Tuesday, June 25, 2013

Home Away From Home

Monkey and I have left Mooselandia and are on the road. We will be camping later this week, which should be fun, as long as Monkey's need to explore can be curbed to limits of safety.

All the same, we are now visiting family. And naturally, this means I run up against a slew of arguments that are the opposite side of "let him be a kid."  What I hear here (oh, homophones, how I love them) is that I need to put Monkey into school.  He must be around children his own age. I am doing him a disservice by not enrolling him in grade 1 in the coming fall. He will end up miserable, alone, depressed, friendless, and thoroughly lonely if I insist on keeping him to my apron strings.

A large part of this is everyone's sudden concern for Monkey's social skills. At least when people say "socializing" here, they mean socializing, and they don't confuse socialize and socialization. That's always nice. Anyway, the current proposal is that I should send Monkey to school from 9-3:30 M-F... and then actually teach him myself after school hours. So, Monkey should do the equivalent of double-shift for his education while all his newly made friends are out playing. Thus eliminating any bonuses to his making friends that school provides. However, I know Monkey. And I know what he's like when he's bored. I guarantee he will not sit quietly and do nothing while others are learning things he's known for years. He will run, jump, dance, play, shout, and generally be a kid.  This, however, is problematic in a classroom setting.

But, that's not enough. Because obviously, Monkey will be a leader! He already knows everything, he'll be the natural choice for the head of the pack. This is an antiquated idea from the era when being smart was a good thing. When we needed smart people so we could advance the space program and be the first to put a man on the moon. Nowadays? Now smart is only slightly less cool than head lice.

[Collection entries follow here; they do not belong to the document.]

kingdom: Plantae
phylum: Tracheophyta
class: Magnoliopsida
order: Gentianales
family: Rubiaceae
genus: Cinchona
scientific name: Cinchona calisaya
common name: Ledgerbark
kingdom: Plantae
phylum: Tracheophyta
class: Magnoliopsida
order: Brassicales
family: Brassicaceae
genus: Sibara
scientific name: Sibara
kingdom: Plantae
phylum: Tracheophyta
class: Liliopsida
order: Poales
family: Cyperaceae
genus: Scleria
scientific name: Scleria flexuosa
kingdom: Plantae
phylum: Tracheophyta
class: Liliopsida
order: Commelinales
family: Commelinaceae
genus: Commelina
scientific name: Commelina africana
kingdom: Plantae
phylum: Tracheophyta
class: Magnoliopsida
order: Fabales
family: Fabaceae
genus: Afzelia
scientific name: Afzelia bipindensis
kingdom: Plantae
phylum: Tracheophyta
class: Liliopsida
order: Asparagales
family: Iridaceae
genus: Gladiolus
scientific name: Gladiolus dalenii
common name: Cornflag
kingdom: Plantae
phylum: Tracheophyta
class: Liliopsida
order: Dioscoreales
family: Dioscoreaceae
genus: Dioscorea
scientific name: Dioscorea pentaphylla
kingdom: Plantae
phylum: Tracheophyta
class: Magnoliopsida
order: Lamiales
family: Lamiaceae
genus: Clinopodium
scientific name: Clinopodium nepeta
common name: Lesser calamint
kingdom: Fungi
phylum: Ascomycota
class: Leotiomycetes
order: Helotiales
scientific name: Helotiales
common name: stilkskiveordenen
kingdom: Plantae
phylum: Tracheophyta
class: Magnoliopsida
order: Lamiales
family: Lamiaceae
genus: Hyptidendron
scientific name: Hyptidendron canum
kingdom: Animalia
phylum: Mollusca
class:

Monkey would not be a leader. He would be ostracized. That's just how it works.

Now, if there was a chance of Monkey receiving an appropriate education in public school, I would consider sending him - and probably would be glad to do it. But as it stands, Monkey would be given no choice but to be placed in grade 1 (for clarity, Monkey is working, on average, at a grade 2 level right now.), and to languish with his age-mates until grade 4, when the district will do testing for specialized services.

But, waiting FIVE FULL YEARS for an appropriate education for my child is not acceptable. I am not choosing to homeschool my child because I want to keep him tied to me until I die. I have no interest in having my son for my best friend. None. I want him to have an appropriate education, and I want him to have it at his own pace. I don't care what I have to do to get this for him. I will make the necessary sacrifices for as long as I have to. Why? Because I am his mother - it is my job to make sacrifices to meet his needs. If my child needed special foods, not one soul would think twice of my making sacrifices to meet his needs, it's what parents DO. But Monkey has special intellectual needs, so now it's all about me, and how I must need to hold him too tightly, how I must be paranoid, how I must think he's a special snowflake... when all I want is what should be his by right: A free and appropriate public education. But, as that is not a possibility in a district that "doesn't believe in" acceleration, I have to make other arrangements. Free is no longer available, nor is public. So I can choose. He can get a free public education that meets none of his needs, or he can get a cost education at home that meets as many as possible. No brainer.

The secondary point, that nobody seems to realize they are making is that in meeting my child's needs, I'm deliberately ignoring his needs. Because I care about his mind, I'm going to be neglectful of his social needs. Of his want for friends, contemporaries, peers. While two days per week in preschool is considered sufficient, two days per week or martial arts plus skating lessons and the local homeschoolers co-op is not. Everyone insists that I am a wonderful parent, not realizing that their concern - his need for social interaction, and how it will not be met at home - is directly implying that I am not only incapable of ensuring this need is met, but also that I am deliberately choosing to ignore his needs... thus making me a terrible parent. When this is brought up, the argument is that I am taking things too personally (is there a more personal decision than how one raises their child?), and that I am reading too much into things.

I understand that everyone cares. But nobody else lives with this child, nobody else fully understands what he is capable of, and nobody else is as immersed in his life as I am. I care more about this child than anyone anywhere else ever will. Insinuating that I would choose not to meet his needs is highly offensive. And so, in order to preserve peace, I have to pretend I don't notice the bigger picture in the arguments, and I have to repeat the mantra "they argue because they care"... and try not to replace "argue" with "complain," or "belittle," or "drive me insane." And I have to let it roll off. If I don't, the hurt will eat me up, and I'll have no one. And that would be a worse travesty than almost anything else.  Anything except not meeting my child's needs.